Our Gospel story, heard every year on this Sunday after Easter, is a powerful reminder that faith which demands proof as it did in the case of Thomas the absent Apostle, must go beyond merely what our hands have touched. Jesus’ mercy is extended to his Apostles, hidden in fear for good reason, as he suddenly appears to them in his risen form. He says, “Peace be with you (Shalom).” He breathes on them and says “receive the Holy Spirit.” He entrusts them with the power to forgive sin in his name. This is not a Jesus resentful of their abandonment or Peter’s three time denial but the Lord who brings new life. This is mercy as only God can extend.
Yet, the absence of Thomas begs the question of the early Church, the early Christian communities no matter how peaceful they may have at first (more likely on occasion) may have been, and the ultimate question of our Easter season and our culture of technology and science today: How is it possible to believe in the risen Lord if you have not seen him? The story is simply too unnatural (dead do not come back to life) and delusional at its worst. Yet, their hope in promise kept it alive.
What did the Apostles discuss on the day after Jesus’ death? I would imagine, after the initial shock wore off, that a variety of opinions were expressed on what to do now, on who Jesus claimed his was, on the meaning of his promised resurrection, and certainly how they felt about each other: e.g. Peter and Judas in particular. But we do know that they were somewhat paralyzed by fear and confusion. They were hidden away.
In the midst of this muddle Jesus returns because their future as witnesses par excel lance,
MUST be based in the tangible encounter with the risen Lord. So, Thomas’ legendary doubt was totally understandable and excusable. Unless I touch him I will not believe. Can you hear Thomas saying in essence, “I really want to believe this but how can I unless I see as you did?”
Once again, Jesus returns and shows Thomas what he needs, the wounds of his suffering and passion.
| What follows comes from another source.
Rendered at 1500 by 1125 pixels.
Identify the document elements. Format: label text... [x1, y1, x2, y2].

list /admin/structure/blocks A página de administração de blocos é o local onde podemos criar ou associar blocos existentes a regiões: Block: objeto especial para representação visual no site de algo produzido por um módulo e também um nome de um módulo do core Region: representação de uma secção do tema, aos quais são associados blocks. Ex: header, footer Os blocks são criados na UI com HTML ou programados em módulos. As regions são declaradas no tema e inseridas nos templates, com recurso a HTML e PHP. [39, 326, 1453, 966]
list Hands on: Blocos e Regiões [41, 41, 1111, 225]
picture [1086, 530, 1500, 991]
In a beautiful moment of recognition, while Thomas thought he needed to see it all, simply the Lord’s appearance before him, moves Thomas to proclaim the truth of our faith: “My Lord and my God.” Did Thomas touch Jesus wounds in his hands and side? We assume he did but the Gospel does not indicate that. Jesus invited him to do so but did he? I personally feel he was so overwhelmed he may have not because seeing Jesus became enough proof. Either way, Thomas could not deny who he saw and heard now before him. And that brings us to today.
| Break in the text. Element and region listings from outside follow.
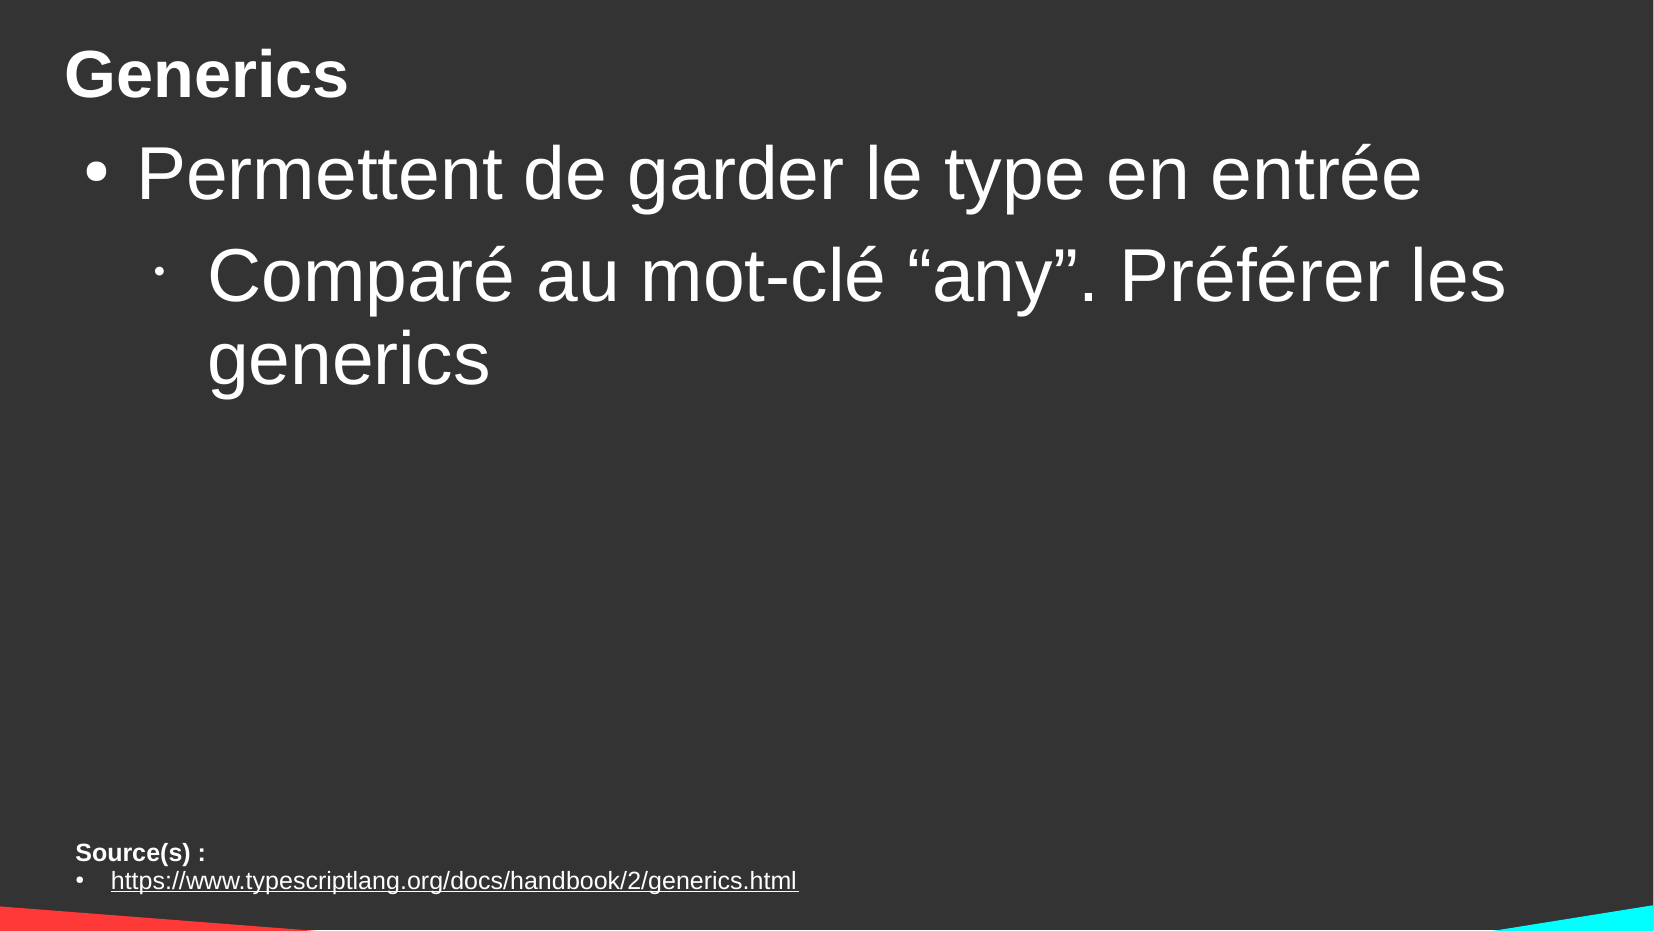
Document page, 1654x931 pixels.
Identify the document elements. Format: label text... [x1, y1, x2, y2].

text_box [0, 906, 318, 931]
list Permettent de garder le type en entrée Comparé au mot-clé “any”. Préférer les generics [65, 131, 1544, 426]
text_box [1492, 905, 1654, 931]
title Generics [64, 37, 1365, 113]
text_box Source(s) : https://www.typescriptlang.org/docs/handbook/2/generics.html [60, 793, 1546, 903]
The occasion is a lesson in the true meaning of faith – how the early Christians and consequently all of us since have come to believe. “Blessed are those who have not seen and have believed,” Jesus states. That is faith. So we are either crazy, delusional fools, seduced by twenty centuries of history and tradition, living on unfounded and meaningless hope or we are followers of Jesus the risen Lord who comes to us in his Word and Sacrament every day and in particular every time we gather with our perfect and less than perfect brothers and sisters to say, “I believe in one God . . .”
We see him in the faith of each other, we touch him through generous compassion, we hear him in sacraments of healing and merciful forgiveness, we taste him in the Holy Eucharist, we are made one with him in vocations of selfless love and service, we sense him in prayer and worship.
What more proof do we need?
God of everlasting mercy
who in the very recurrence of the paschal feast
kindle the faith of the people you have made your own,
increase, we pray, the grace you have bestowed,
that all may grasp and rightly understand
to what font they have been reborn,
by whose Blood they have been redeemed.